1000 Assets Report 2022: How investment properties are changing

It’s exciting to be able to look back on a vast collation of information and draw meaningful conclusions.

Well… it is for data tragics like me, at least.

Our firm recently completed its 1000 Assets report for 2022. It’s a unique data source generated by analysing information from thousands of property depreciation schedules prepared by MCG Quantality Surveyors since 2016. In the process of doing these reports we collect a wide range of information about each owner and their property.

The report collates the data chronologically and divides it into subsets of 1000 properties each of which align very roughly to 12-month periods.

The study includes outcomes for each subset which paints a picture of behaviour at certain point in time. We’ve also tracked the outcomes to help identify trends over the past six years.

 

How investment assets are changing

In a previous article about this study, I discussed changes in the way investors are behaving toward their investment decisions, especially throughout the past two years. You can read about it by clicking this link.

In this article, I’d like to dissect how investment assets themselves are changing. This helps identify trends so investors make smarter decisions about what properties will find the widest appeal among both tenants and eventual buyers.

 

Investment property sizes are changing

The study revealed both investment houses and units are, on average, getting larger. Both have seen their floor areas increase by around 10 per cent since 2016.

Interestingly since 2019 the difference in size between units and houses has reduced. Houses were almost twice the size of units in 2019. Now, they are around 1.6 times the size of units on average.

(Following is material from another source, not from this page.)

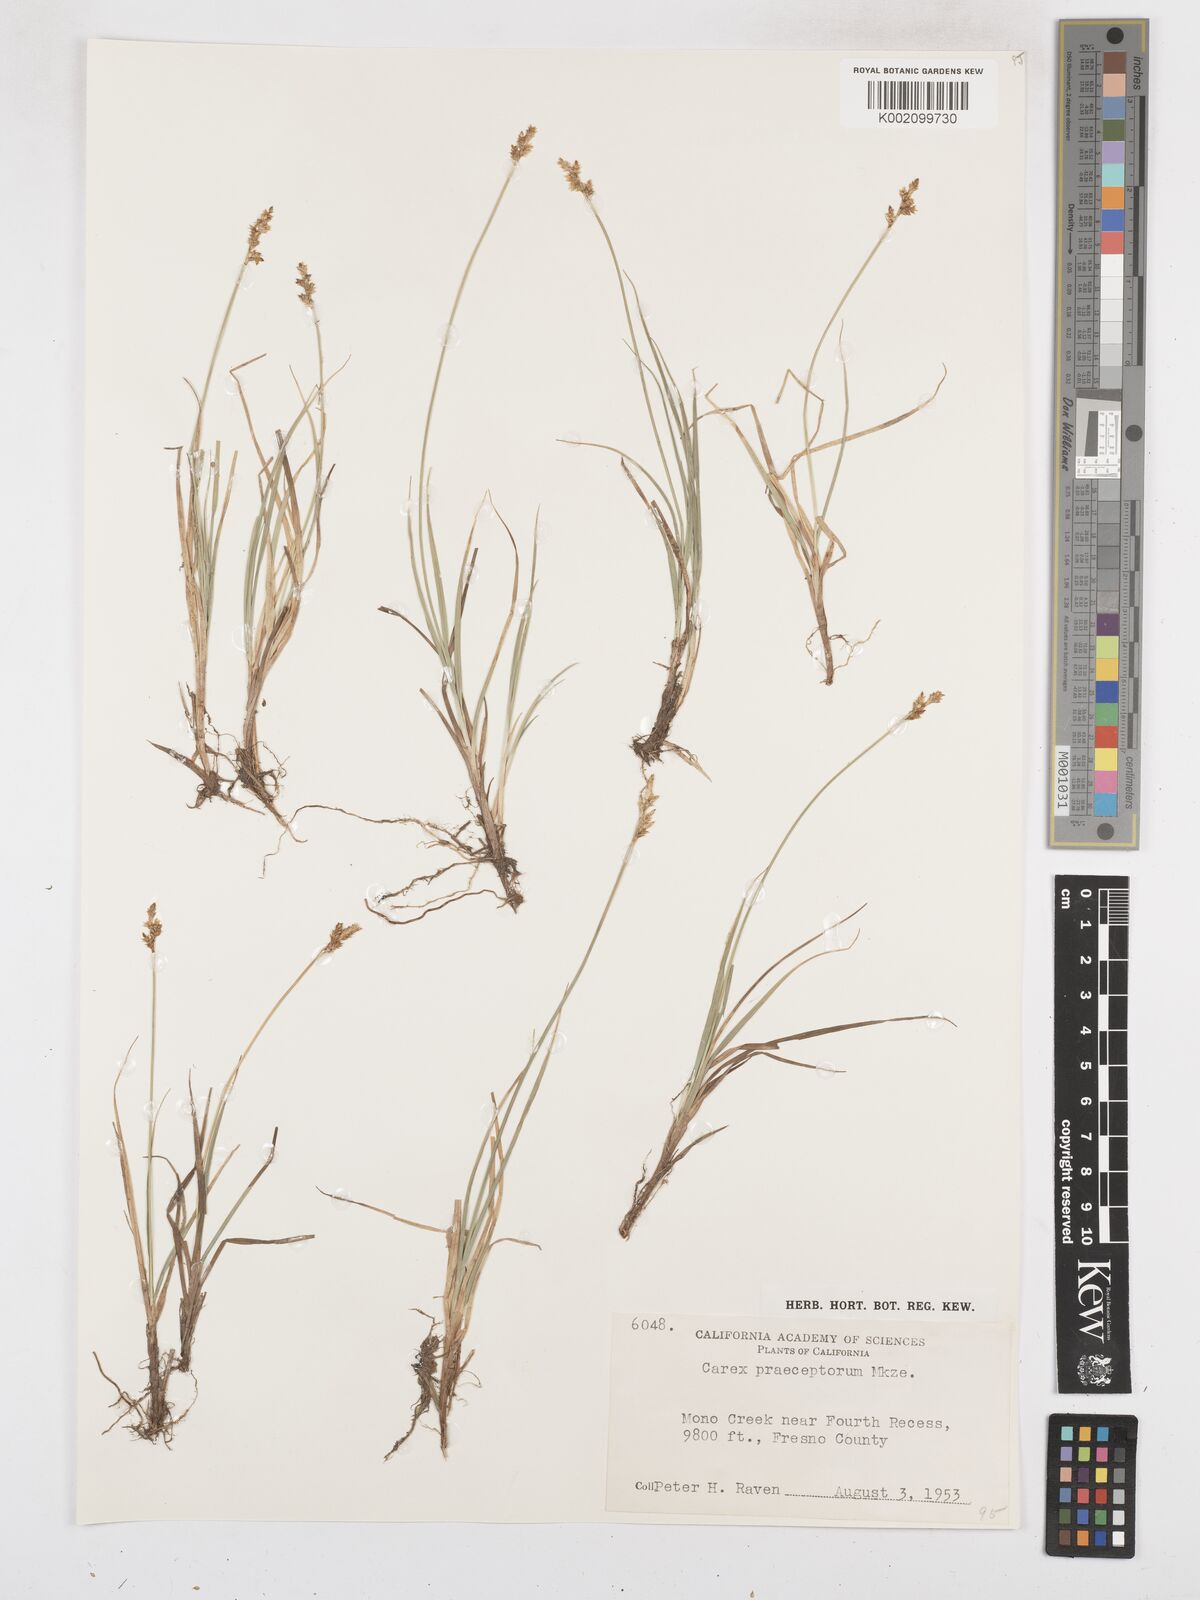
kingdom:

There’s been demand in the market for larger properties overall (perhaps to deliver additional space for home offices etc.). That said, I suspect the shift away from small investor-only units and toward larger apartments which appeal to both tenants and owner occupiers is behind the change in relative size.

 

Post-purchase renovations remain popular

Around one-third of all investments receive some sort of renovation after purchase, with an average spend of $29,521 property. This indicates buyers are looking for ways to add equity and/or increase rental income.

This could slow somewhat in coming months as investors struggle with rising construction costs of course. While renovation should remain popular, the average spend could well change.

 

Townhouses gain popularity with investors

Townhouse have become dramatically more popular as an investment option over the past

five years. During this period, townhouses as a chosen investment type have grown by 59 per cent, while houses grew 28 per cent. At the same time, units fell as a chosen investment type by 51 per cent.

As a generalisation, townhouses tend deliver a good balance of capital growth potential and rental return. Their smaller land component and more compact design makes them more price accessible as compared to detached homes in the same location.

By the same measure, the average townhouse’s land component, size and design – as well as relative scarcity – in comparison to units delivers more potential for capital gains.

Townhouses are therefore proving popular with investors for sound financial reasons.

Another of the more telling outcomes is the swing toward cashflow-oriented investment options. This is illustrated by the rise in duplex investment.

In the last five years, while investment in units and granny flats has fallen as a proportion of all property types, the percentage of investors buying duplexes has doubled. Duplexes tend to offer high gross returns relative to houses. In addition, having a land component boosts their capital growth potential compared to units.

 

Unit prices have risen

While units are becoming less popular as an investment option, the average amount paid for a unit investment has grown in percentage terms by slightly more than the average paid for a house over the past five years.

This could be the result of the relative size increase for units as mentioned above. Also, after a period of oversupply in many cities, unit prices have now passed through the bottom of their cycle and are strengthening. Relative affordability could also be driving this end of the market as units offer investors a price-accessible entry to many locations.

 

The outcome

What does this tell us about the properties people are investing in nowadays?

Well, investors are being particularly savvy about where they spend their dollars. They want capital gains, most certainly, but cashflow also appears to be increasingly important. This could well reflect people becoming more conscious of their budgeting and ability to service loans and pay for repairs and maintenance. I suspect this will only increase in influence as cost-of-living escalations and rising interest rates play their part.

Also, renovations are helping improving the potential for assets to generate maximum rental income and enjoy capital gains.